From: David Singer <singer@apple.com>
Date: Wed, 08 Jul 2015 09:30:49 +0200
Cc: "norcie@cdt.org" <norcie@cdt.org>, "public-privacy (W3C mailing list)" <public-privacy@w3.org>
Message-id: <9F532557-912A-4074-A296-AEE80A171AF6@apple.com>
To: Robin Wilton <wilton@isoc.org>

> On Jul 7, 2015, at 20:40 , Robin Wilton <wilton@isoc.org> wrote:
> 
> Thanks Greg - and I look forward to seeing anyone who can make it to Prague in person.
> 
> On the topic of terminology: I understand your preference for "personally derived information", since I think the established terms (personal data, personally identifiable information) and their definitions have shortcomings - on the other hand, they are established and there is a wealth of description and examples to supplement them.
> 
> On the other hand, one of my gripes about them is that they don't naturally lead to a consideration of inference data as a source of privacy risk/harm. They tend to encourage a focus on the individual, whereas in today's Internet, a growing proportion of privacy risk/harm arises from data about *others* and their behaviour, not data about you.
> 

Yes.  It used to be true that it was a courtesy violation for someone to give out my contact information without my permission. Indeed, when individual people are concerned, I will still get requests “do you mind if I give so-and-so your contact information?”.  Yet somehow services have persuaded people that giving them access to their contact database is OK.

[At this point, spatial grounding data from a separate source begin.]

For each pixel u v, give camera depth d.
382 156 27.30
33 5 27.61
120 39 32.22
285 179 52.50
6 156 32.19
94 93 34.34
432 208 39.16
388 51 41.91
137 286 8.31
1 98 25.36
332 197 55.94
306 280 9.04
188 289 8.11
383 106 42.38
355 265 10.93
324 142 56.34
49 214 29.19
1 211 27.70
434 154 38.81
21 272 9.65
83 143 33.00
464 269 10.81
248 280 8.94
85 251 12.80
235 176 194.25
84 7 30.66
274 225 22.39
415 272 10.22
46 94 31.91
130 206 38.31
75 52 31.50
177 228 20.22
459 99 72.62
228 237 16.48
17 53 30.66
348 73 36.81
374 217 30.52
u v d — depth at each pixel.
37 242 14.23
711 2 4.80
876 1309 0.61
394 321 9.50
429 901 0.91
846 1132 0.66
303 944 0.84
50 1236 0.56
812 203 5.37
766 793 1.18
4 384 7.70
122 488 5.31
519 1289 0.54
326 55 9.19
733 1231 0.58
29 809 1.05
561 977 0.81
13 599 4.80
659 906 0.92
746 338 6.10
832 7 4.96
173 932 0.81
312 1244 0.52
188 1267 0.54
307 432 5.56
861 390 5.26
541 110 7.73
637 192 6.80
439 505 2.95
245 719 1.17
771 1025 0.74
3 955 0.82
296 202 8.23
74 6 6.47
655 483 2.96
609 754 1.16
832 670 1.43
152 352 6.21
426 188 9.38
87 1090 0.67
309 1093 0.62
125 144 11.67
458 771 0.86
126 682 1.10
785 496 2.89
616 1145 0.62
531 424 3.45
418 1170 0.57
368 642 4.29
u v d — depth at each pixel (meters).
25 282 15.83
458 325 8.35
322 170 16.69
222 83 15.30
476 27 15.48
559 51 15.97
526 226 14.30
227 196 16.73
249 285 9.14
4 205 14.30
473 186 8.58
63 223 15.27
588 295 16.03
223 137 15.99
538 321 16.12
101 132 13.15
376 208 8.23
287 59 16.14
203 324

I recently joined a social service, and it already knew who many of my friends are: presumably because they had told the service that I was their friend, by giving the service access to their contact set.

In a sense, a contact database is doubly-personally-derived; it says something about both me and the people identified in it.

The reason I like ‘personally derived information’ is that once information results from the interaction of a single person, I think it deserves thought and care as to how it is handled, as it probably has something to say about the person(s) involved.

David Singer
Manager, Software Standards, Apple Inc.